Reproduce exactly the lines of the material beneath, from the line that contains "नगर पालिका परिषद" to the line that contains "Niedziele, święta i I piątki miesiąca", both included, and no other lines.

Available data Start Marker

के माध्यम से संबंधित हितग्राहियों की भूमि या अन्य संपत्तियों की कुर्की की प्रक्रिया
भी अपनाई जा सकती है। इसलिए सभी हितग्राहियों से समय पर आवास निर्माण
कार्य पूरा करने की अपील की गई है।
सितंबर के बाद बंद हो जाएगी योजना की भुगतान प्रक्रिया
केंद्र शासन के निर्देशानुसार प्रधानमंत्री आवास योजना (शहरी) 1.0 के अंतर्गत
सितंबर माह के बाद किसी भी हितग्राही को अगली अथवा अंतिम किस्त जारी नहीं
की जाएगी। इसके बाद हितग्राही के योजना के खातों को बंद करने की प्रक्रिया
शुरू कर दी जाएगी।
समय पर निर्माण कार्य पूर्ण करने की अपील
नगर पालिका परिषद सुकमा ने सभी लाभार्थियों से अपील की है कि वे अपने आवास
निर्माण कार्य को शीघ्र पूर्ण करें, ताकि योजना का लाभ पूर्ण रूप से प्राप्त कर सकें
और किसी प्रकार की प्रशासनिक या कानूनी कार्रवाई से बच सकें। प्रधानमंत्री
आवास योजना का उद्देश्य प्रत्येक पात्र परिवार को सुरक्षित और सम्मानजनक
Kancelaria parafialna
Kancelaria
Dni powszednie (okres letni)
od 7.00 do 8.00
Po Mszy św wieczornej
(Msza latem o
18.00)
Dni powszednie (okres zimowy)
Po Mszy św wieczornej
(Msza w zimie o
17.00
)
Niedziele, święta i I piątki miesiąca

Available data End Marker
Available data Start Marker

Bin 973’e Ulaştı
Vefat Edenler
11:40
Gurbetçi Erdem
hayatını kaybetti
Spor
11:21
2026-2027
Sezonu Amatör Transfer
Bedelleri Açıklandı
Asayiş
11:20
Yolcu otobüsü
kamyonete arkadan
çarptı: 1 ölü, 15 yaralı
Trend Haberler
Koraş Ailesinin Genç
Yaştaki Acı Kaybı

Available data End Marker

> _Completed exercise_:
नगर पालिका परिषद सुकमा ने सभी लाभार्थियों से अपील की है कि वे अपने आवास
निर्माण कार्य को शीघ्र पूर्ण करें, ताकि योजना का लाभ पूर्ण रूप से प्राप्त कर सकें
और किसी प्रकार की प्रशासनिक या कानूनी कार्रवाई से बच सकें। प्रधानमंत्री
आवास योजना का उद्देश्य प्रत्येक पात्र परिवार को सुरक्षित और सम्मानजनक
Kancelaria parafialna
Kancelaria
Dni powszednie (okres letni)
od 7.00 do 8.00
Po Mszy św wieczornej
(Msza latem o
18.00)
Dni powszednie (okres zimowy)
Po Mszy św wieczornej
(Msza w zimie o
17.00
)
Niedziele, święta i I piątki miesiąca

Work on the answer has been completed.